Check every line of the entries for "הבית", and copy the lines that hold it.

┌──

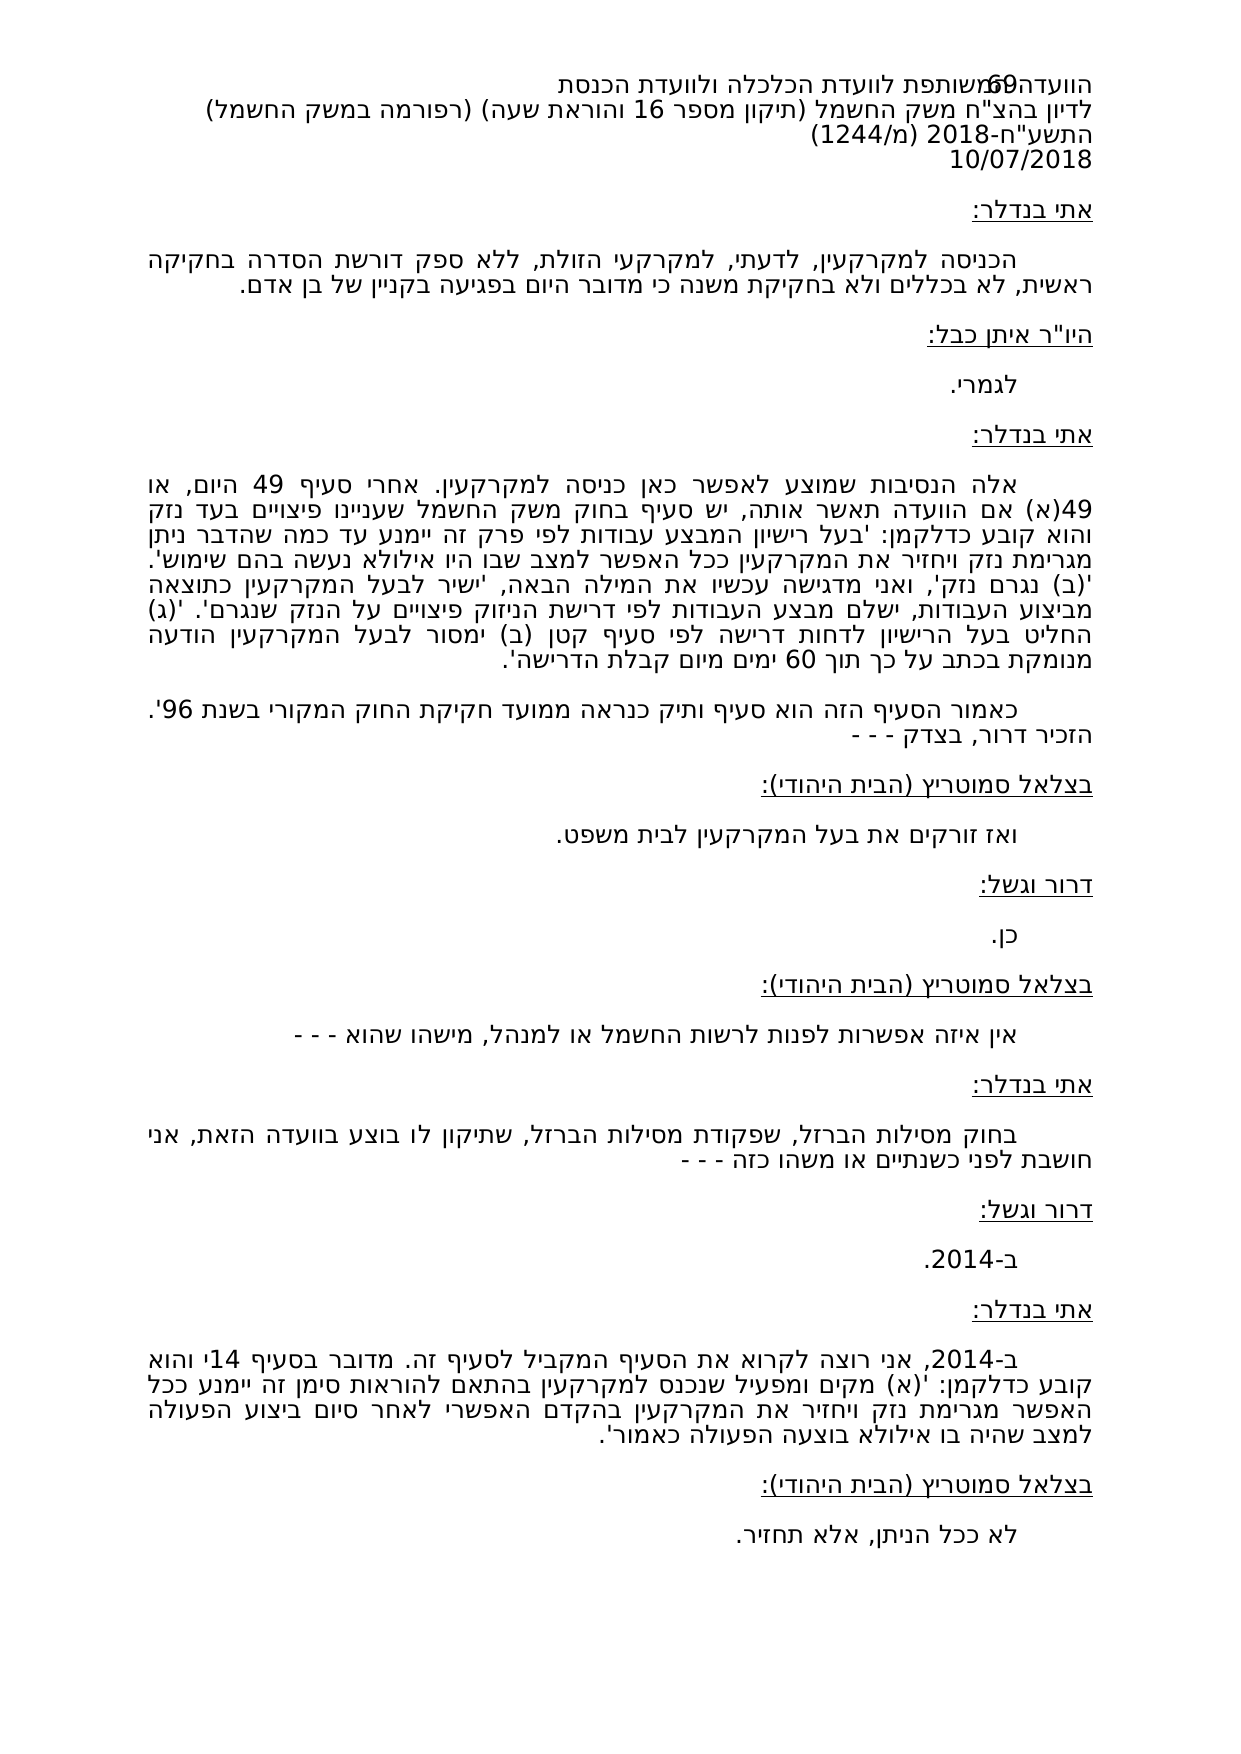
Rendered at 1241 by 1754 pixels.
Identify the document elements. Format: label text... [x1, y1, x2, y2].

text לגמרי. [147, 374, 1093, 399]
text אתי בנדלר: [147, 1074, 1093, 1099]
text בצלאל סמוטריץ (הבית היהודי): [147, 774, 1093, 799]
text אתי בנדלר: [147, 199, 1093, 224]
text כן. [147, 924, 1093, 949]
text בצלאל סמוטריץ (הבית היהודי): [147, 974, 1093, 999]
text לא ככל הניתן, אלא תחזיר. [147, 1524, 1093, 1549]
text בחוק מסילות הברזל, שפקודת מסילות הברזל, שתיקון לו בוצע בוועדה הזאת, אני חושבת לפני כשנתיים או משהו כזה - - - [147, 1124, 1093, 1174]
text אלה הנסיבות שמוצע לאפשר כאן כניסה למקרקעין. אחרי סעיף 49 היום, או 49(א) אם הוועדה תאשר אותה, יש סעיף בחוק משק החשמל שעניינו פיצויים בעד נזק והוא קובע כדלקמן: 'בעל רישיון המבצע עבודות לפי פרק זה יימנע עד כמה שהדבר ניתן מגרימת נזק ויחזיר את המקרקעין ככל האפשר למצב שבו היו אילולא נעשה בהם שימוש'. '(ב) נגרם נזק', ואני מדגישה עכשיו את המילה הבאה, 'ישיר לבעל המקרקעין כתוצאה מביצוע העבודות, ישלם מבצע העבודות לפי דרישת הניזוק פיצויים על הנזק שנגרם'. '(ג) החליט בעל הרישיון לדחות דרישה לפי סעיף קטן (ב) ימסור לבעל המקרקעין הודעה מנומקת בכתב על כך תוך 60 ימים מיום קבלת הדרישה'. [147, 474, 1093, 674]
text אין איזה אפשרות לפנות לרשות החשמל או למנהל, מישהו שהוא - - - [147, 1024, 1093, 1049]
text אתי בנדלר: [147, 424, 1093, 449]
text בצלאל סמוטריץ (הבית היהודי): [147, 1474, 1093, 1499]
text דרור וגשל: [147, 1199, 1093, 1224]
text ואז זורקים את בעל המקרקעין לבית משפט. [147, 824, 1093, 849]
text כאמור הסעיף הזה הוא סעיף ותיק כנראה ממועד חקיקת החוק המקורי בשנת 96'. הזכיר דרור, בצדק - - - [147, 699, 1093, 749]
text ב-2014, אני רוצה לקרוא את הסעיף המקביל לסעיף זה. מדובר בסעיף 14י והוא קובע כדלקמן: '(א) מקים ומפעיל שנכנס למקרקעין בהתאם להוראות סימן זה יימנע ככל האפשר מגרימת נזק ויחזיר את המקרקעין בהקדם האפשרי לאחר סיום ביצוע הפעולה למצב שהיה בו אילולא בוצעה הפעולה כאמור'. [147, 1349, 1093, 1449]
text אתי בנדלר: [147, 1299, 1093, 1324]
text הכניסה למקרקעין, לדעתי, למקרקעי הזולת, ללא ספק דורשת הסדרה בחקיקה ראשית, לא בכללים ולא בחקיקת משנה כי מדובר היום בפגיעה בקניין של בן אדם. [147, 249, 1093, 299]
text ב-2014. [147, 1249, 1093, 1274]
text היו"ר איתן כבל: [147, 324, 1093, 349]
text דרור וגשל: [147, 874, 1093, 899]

└──

> [Expected output]
text בצלאל סמוטריץ (הבית היהודי): [147, 774, 1093, 799]
text בצלאל סמוטריץ (הבית היהודי): [147, 974, 1093, 999]
text בצלאל סמוטריץ (הבית היהודי): [147, 1474, 1093, 1499]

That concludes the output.